___ Given passage
If you're a fan of Continuous Delivery like me, then a central goal of the way you write software is that it should be (almost) always shippable. Since 2 and 3 imply not-working code, that suggests we'd spend as little time as possible thinking about design while we're specifying and implementing. While the tests are green (1 and 4), we can consider design at our leisure.
I can break down refactoring even further, into:
4a. Thinking about refactoring
4b. Performing refactorings
Again, if your goal is always-shippable code, you'd spend as little time as possible executing each refactoring.
Put more bluntly, we should be applying the least thought into design while we're editing code.
(In my training workshops, I talk about Little Red Riding Hood and the advice her mother gave her to stay on the path and not wander off into the deep dark forest, where dangers like Big Bad Wolves lurk. Think of working code as the path, and not-working code as the deep dark forest. I encourage developers to always keep at least one foot on the path. When they step off to edit code, they need to step straight back on as quickly as possible.)
______
___ Given information
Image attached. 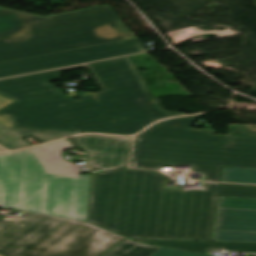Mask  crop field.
<instances>
[{"mask_svg":"<svg viewBox=\"0 0 256 256\" xmlns=\"http://www.w3.org/2000/svg\"><path fill=\"white\" fill-rule=\"evenodd\" d=\"M162 173L121 169L91 175L87 221L124 237L211 240L218 196L256 199V186L202 182L163 189Z\"/></svg>","mask_w":256,"mask_h":256,"instance_id":"obj_1","label":"crop field"},{"mask_svg":"<svg viewBox=\"0 0 256 256\" xmlns=\"http://www.w3.org/2000/svg\"><path fill=\"white\" fill-rule=\"evenodd\" d=\"M214 241L256 242V233L216 230Z\"/></svg>","mask_w":256,"mask_h":256,"instance_id":"obj_16","label":"crop field"},{"mask_svg":"<svg viewBox=\"0 0 256 256\" xmlns=\"http://www.w3.org/2000/svg\"><path fill=\"white\" fill-rule=\"evenodd\" d=\"M78 149L86 153L89 166L101 172L126 166L131 138L82 135L72 138Z\"/></svg>","mask_w":256,"mask_h":256,"instance_id":"obj_9","label":"crop field"},{"mask_svg":"<svg viewBox=\"0 0 256 256\" xmlns=\"http://www.w3.org/2000/svg\"><path fill=\"white\" fill-rule=\"evenodd\" d=\"M1 256V255H0Z\"/></svg>","mask_w":256,"mask_h":256,"instance_id":"obj_23","label":"crop field"},{"mask_svg":"<svg viewBox=\"0 0 256 256\" xmlns=\"http://www.w3.org/2000/svg\"><path fill=\"white\" fill-rule=\"evenodd\" d=\"M0 217L4 256H101L124 239L88 222L34 213L24 220Z\"/></svg>","mask_w":256,"mask_h":256,"instance_id":"obj_5","label":"crop field"},{"mask_svg":"<svg viewBox=\"0 0 256 256\" xmlns=\"http://www.w3.org/2000/svg\"><path fill=\"white\" fill-rule=\"evenodd\" d=\"M151 256H210V255H204V254H198V253H192V252H186V251L162 247Z\"/></svg>","mask_w":256,"mask_h":256,"instance_id":"obj_18","label":"crop field"},{"mask_svg":"<svg viewBox=\"0 0 256 256\" xmlns=\"http://www.w3.org/2000/svg\"><path fill=\"white\" fill-rule=\"evenodd\" d=\"M136 242L207 254L212 249L256 253V243L196 242L131 239Z\"/></svg>","mask_w":256,"mask_h":256,"instance_id":"obj_11","label":"crop field"},{"mask_svg":"<svg viewBox=\"0 0 256 256\" xmlns=\"http://www.w3.org/2000/svg\"><path fill=\"white\" fill-rule=\"evenodd\" d=\"M0 81V94L16 100L0 109L14 128L132 135L157 119L182 115L163 110L155 97L81 92L75 100L45 82L60 71Z\"/></svg>","mask_w":256,"mask_h":256,"instance_id":"obj_2","label":"crop field"},{"mask_svg":"<svg viewBox=\"0 0 256 256\" xmlns=\"http://www.w3.org/2000/svg\"><path fill=\"white\" fill-rule=\"evenodd\" d=\"M247 256H256V255H253V254H249V255H247Z\"/></svg>","mask_w":256,"mask_h":256,"instance_id":"obj_21","label":"crop field"},{"mask_svg":"<svg viewBox=\"0 0 256 256\" xmlns=\"http://www.w3.org/2000/svg\"><path fill=\"white\" fill-rule=\"evenodd\" d=\"M76 133L48 132L35 130L9 129L0 125V146L8 149H20L31 146L20 138L33 135L46 142Z\"/></svg>","mask_w":256,"mask_h":256,"instance_id":"obj_12","label":"crop field"},{"mask_svg":"<svg viewBox=\"0 0 256 256\" xmlns=\"http://www.w3.org/2000/svg\"><path fill=\"white\" fill-rule=\"evenodd\" d=\"M248 133H256V126L255 125H249Z\"/></svg>","mask_w":256,"mask_h":256,"instance_id":"obj_20","label":"crop field"},{"mask_svg":"<svg viewBox=\"0 0 256 256\" xmlns=\"http://www.w3.org/2000/svg\"><path fill=\"white\" fill-rule=\"evenodd\" d=\"M11 102H13V101L7 100V99H5V98L0 96V108L8 105ZM0 124L4 125L6 127L12 128V125H11V123H10V121H9L7 116H1L0 115Z\"/></svg>","mask_w":256,"mask_h":256,"instance_id":"obj_19","label":"crop field"},{"mask_svg":"<svg viewBox=\"0 0 256 256\" xmlns=\"http://www.w3.org/2000/svg\"><path fill=\"white\" fill-rule=\"evenodd\" d=\"M132 38L108 5L49 17L0 8V63Z\"/></svg>","mask_w":256,"mask_h":256,"instance_id":"obj_4","label":"crop field"},{"mask_svg":"<svg viewBox=\"0 0 256 256\" xmlns=\"http://www.w3.org/2000/svg\"><path fill=\"white\" fill-rule=\"evenodd\" d=\"M68 138L0 154V208L86 221L90 174L62 158Z\"/></svg>","mask_w":256,"mask_h":256,"instance_id":"obj_3","label":"crop field"},{"mask_svg":"<svg viewBox=\"0 0 256 256\" xmlns=\"http://www.w3.org/2000/svg\"><path fill=\"white\" fill-rule=\"evenodd\" d=\"M215 229L256 232V211L219 209Z\"/></svg>","mask_w":256,"mask_h":256,"instance_id":"obj_13","label":"crop field"},{"mask_svg":"<svg viewBox=\"0 0 256 256\" xmlns=\"http://www.w3.org/2000/svg\"><path fill=\"white\" fill-rule=\"evenodd\" d=\"M203 114L191 117H181L165 120L148 128L137 137L158 138L181 141L216 142L226 143L225 135H213L214 131L206 127L201 129H187L195 120Z\"/></svg>","mask_w":256,"mask_h":256,"instance_id":"obj_10","label":"crop field"},{"mask_svg":"<svg viewBox=\"0 0 256 256\" xmlns=\"http://www.w3.org/2000/svg\"><path fill=\"white\" fill-rule=\"evenodd\" d=\"M248 125L230 124L228 144L134 139L129 165L158 169L190 165L203 180L220 181L223 167L256 169V134Z\"/></svg>","mask_w":256,"mask_h":256,"instance_id":"obj_6","label":"crop field"},{"mask_svg":"<svg viewBox=\"0 0 256 256\" xmlns=\"http://www.w3.org/2000/svg\"><path fill=\"white\" fill-rule=\"evenodd\" d=\"M223 182L256 184V170L226 168Z\"/></svg>","mask_w":256,"mask_h":256,"instance_id":"obj_15","label":"crop field"},{"mask_svg":"<svg viewBox=\"0 0 256 256\" xmlns=\"http://www.w3.org/2000/svg\"><path fill=\"white\" fill-rule=\"evenodd\" d=\"M103 93L151 96L130 57L88 64Z\"/></svg>","mask_w":256,"mask_h":256,"instance_id":"obj_8","label":"crop field"},{"mask_svg":"<svg viewBox=\"0 0 256 256\" xmlns=\"http://www.w3.org/2000/svg\"><path fill=\"white\" fill-rule=\"evenodd\" d=\"M159 246L147 245L126 239L105 256H150Z\"/></svg>","mask_w":256,"mask_h":256,"instance_id":"obj_14","label":"crop field"},{"mask_svg":"<svg viewBox=\"0 0 256 256\" xmlns=\"http://www.w3.org/2000/svg\"><path fill=\"white\" fill-rule=\"evenodd\" d=\"M2 151H5V150H3V149L0 148V152H2Z\"/></svg>","mask_w":256,"mask_h":256,"instance_id":"obj_22","label":"crop field"},{"mask_svg":"<svg viewBox=\"0 0 256 256\" xmlns=\"http://www.w3.org/2000/svg\"><path fill=\"white\" fill-rule=\"evenodd\" d=\"M219 208L256 210V200L221 197Z\"/></svg>","mask_w":256,"mask_h":256,"instance_id":"obj_17","label":"crop field"},{"mask_svg":"<svg viewBox=\"0 0 256 256\" xmlns=\"http://www.w3.org/2000/svg\"><path fill=\"white\" fill-rule=\"evenodd\" d=\"M139 39L99 45L0 64V78L105 58L145 52Z\"/></svg>","mask_w":256,"mask_h":256,"instance_id":"obj_7","label":"crop field"}]
</instances>
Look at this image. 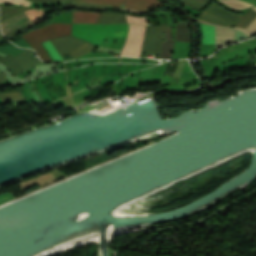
______
To-do list:
• A. Why does the refactoring passage say we should spend as little time as possible thinking about design while specifying and implementing? Answer in one to three sentences.
• B. Please reproduce the part of the refactoring passage between "(In my training" and "quickly as possible.)", inclusive.

Completed exercise:
• A. The goal is for code to be (almost) always shippable, and steps 2 and 3 imply not-working code. Design can instead be considered at leisure while the tests are green, in steps 1 and 4.

• B.
(In my training workshops, I talk about Little Red Riding Hood and the advice her mother gave her to stay on the path and not wander off into the deep dark forest, where dangers like Big Bad Wolves lurk. Think of working code as the path, and not-working code as the deep dark forest. I encourage developers to always keep at least one foot on the path. When they step off to edit code, they need to step straight back on as quickly as possible.)